Modalité d’aménagement : utilisation d’espèces ligneuses

Étant donné que les résidus miniers ont des caractéristiques défavorables pour l’établissement des arbres, le succès de restauration du site et la création d’un puits de C s’avèrent incertains. Les espèces ligneuses utilisées doivent alors posséder certaines caractéristiques pour tolérer ces environnements (Sheoran et al. 2010). Pour réussir, la mise en végétation nécessite l’usage d’arbres ou d’arbustes viables à long terme, n’exigeant aucun (ou peu) entretien pour en assurer le maintien (MERN 2017c). En effet, ces milieux découverts étant soumis à des conditions difficiles, des espèces colonisatrices intolérantes à l’ombre et résistantes aux vents doivent être priorisées (Asensio et al. 2013). Pour cela, il est préférable de sélectionner des espèces peu exigeantes en éléments nutritifs et en eau, s’adaptant bien aux sols sablonneux possédant des capacités de drainage excessives (Lefrancois et al. 2010). De plus, des arbres à croissance rapide (ex. : hauteur, diamètre et biomasse) présentent divers avantages : séquestrer plus rapidement le C et limiter le plus rapidement possible les problèmes d’érosions, problèmes majeurs sur les parcs à résidus miniers (Asensio et al. 2013; Blight 2008; Tordoff et al. 2000 ; Ussiri et Lal 2005).

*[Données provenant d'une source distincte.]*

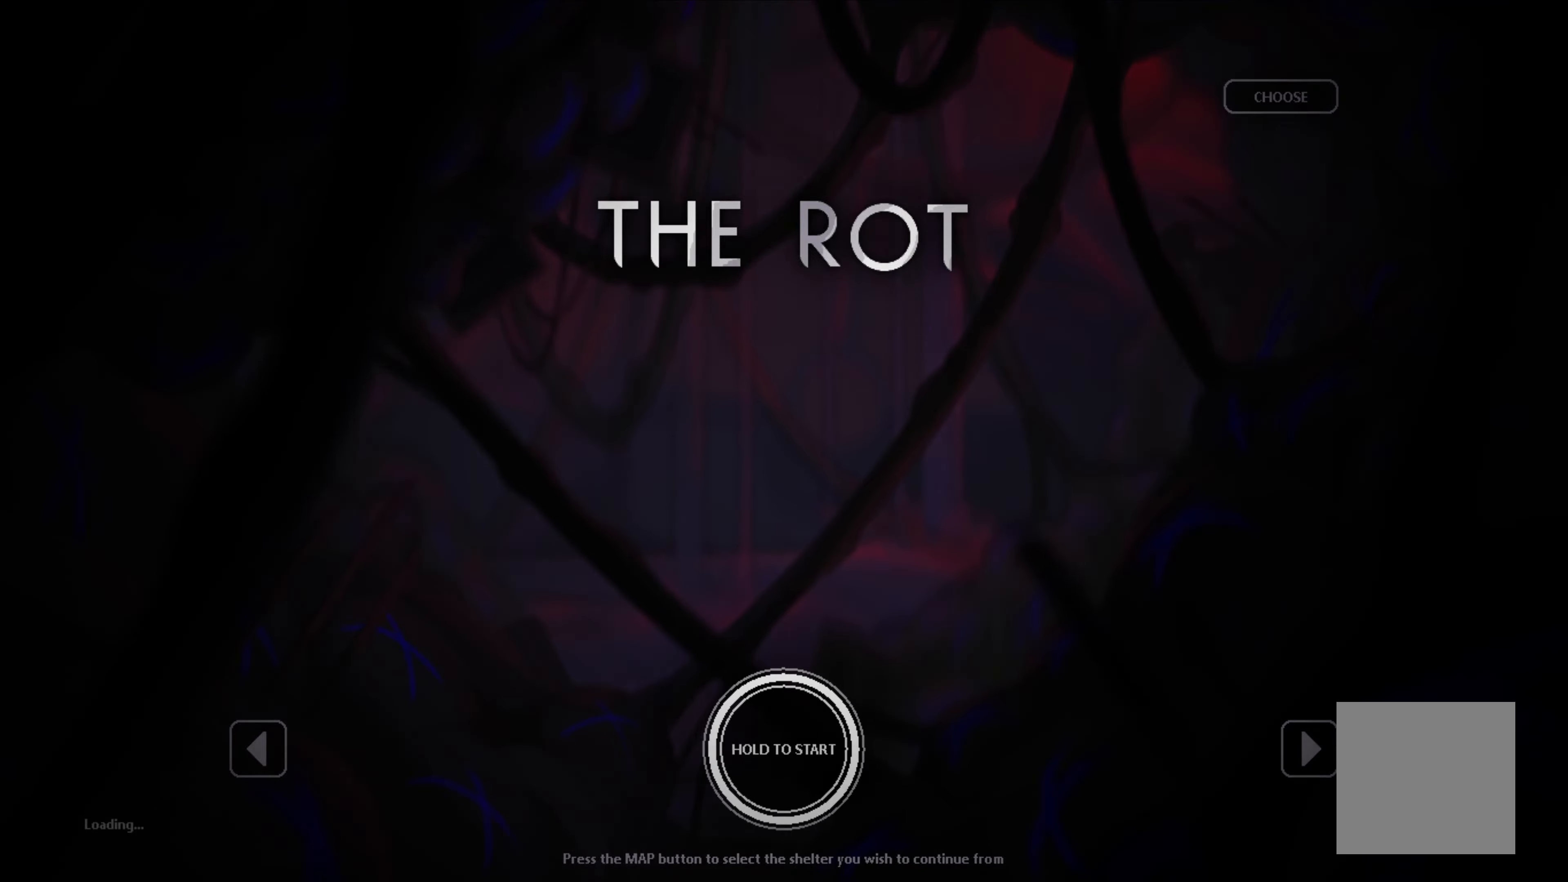
{"buttons": [], "left_stick": "center", "events": [[150, "A", "up"]]}
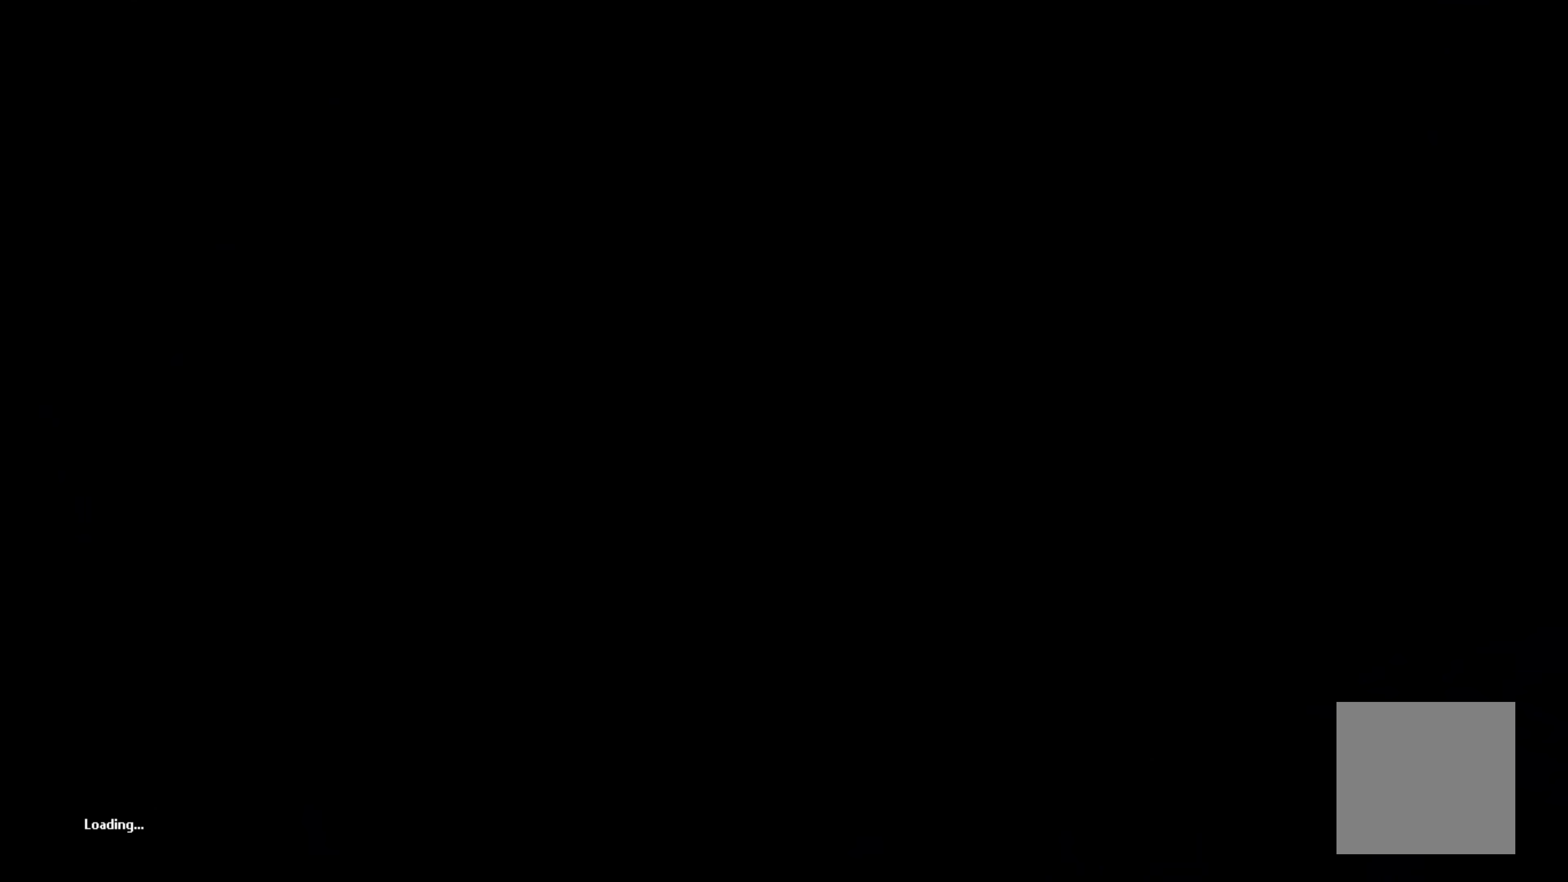
{"buttons": [], "left_stick": "center", "events": []}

De plus, des espèces contribuant à un encadrement visuel satisfaisant (ex. : faible contraste entre les arbres du parc à résidus miniers et ceux de la forêt environnante) sont idéales dans le cadre d’une plantation sur un parc à résidus. Actuellement, peu d’études ont été réalisées afin d’identifier les meilleures espèces ligneuses à utiliser en plantation sur les parcs. Des espèces qui répondent bien aux critères cités plus haut sont le pin rouge [Pinus resinosa (Aiton)], le mélèze laricin [Larix laricina (Du Roi) Koch.)] et le bouleau à papier [Betula papyrifera var. papyrifera (Marshall)] (tableau A-1). Plus précisément, le pin rouge est reconnu pour être très tolérant à la sécheresse, avoir des besoins en nutriments faibles et posséder une forte croissance en biomasse. Le mélèze est un colonisateur compétitif avec une grande croissance juvénile en hauteur, alors que le bouleau quant à lui possède une forte intolérance à l’ombre et des feuilles caduques qui enrichissent le sol en MO relativement labile par rapport au mélèze et au pin rouge (Becker et al. 1987; Guittonny-Larcheveque et Pednault 2016; Publication Qc 2014; Srinivasan et al. 1999; Young et al. 2013). Afin de répliquer le plus fidèlement possible l’écosystème naturel présent avant la mise en place du parc à résidus, l’utilisation d’une plantation mixte contenant plusieurs espèces d’arbre s’avère une optique intéressante.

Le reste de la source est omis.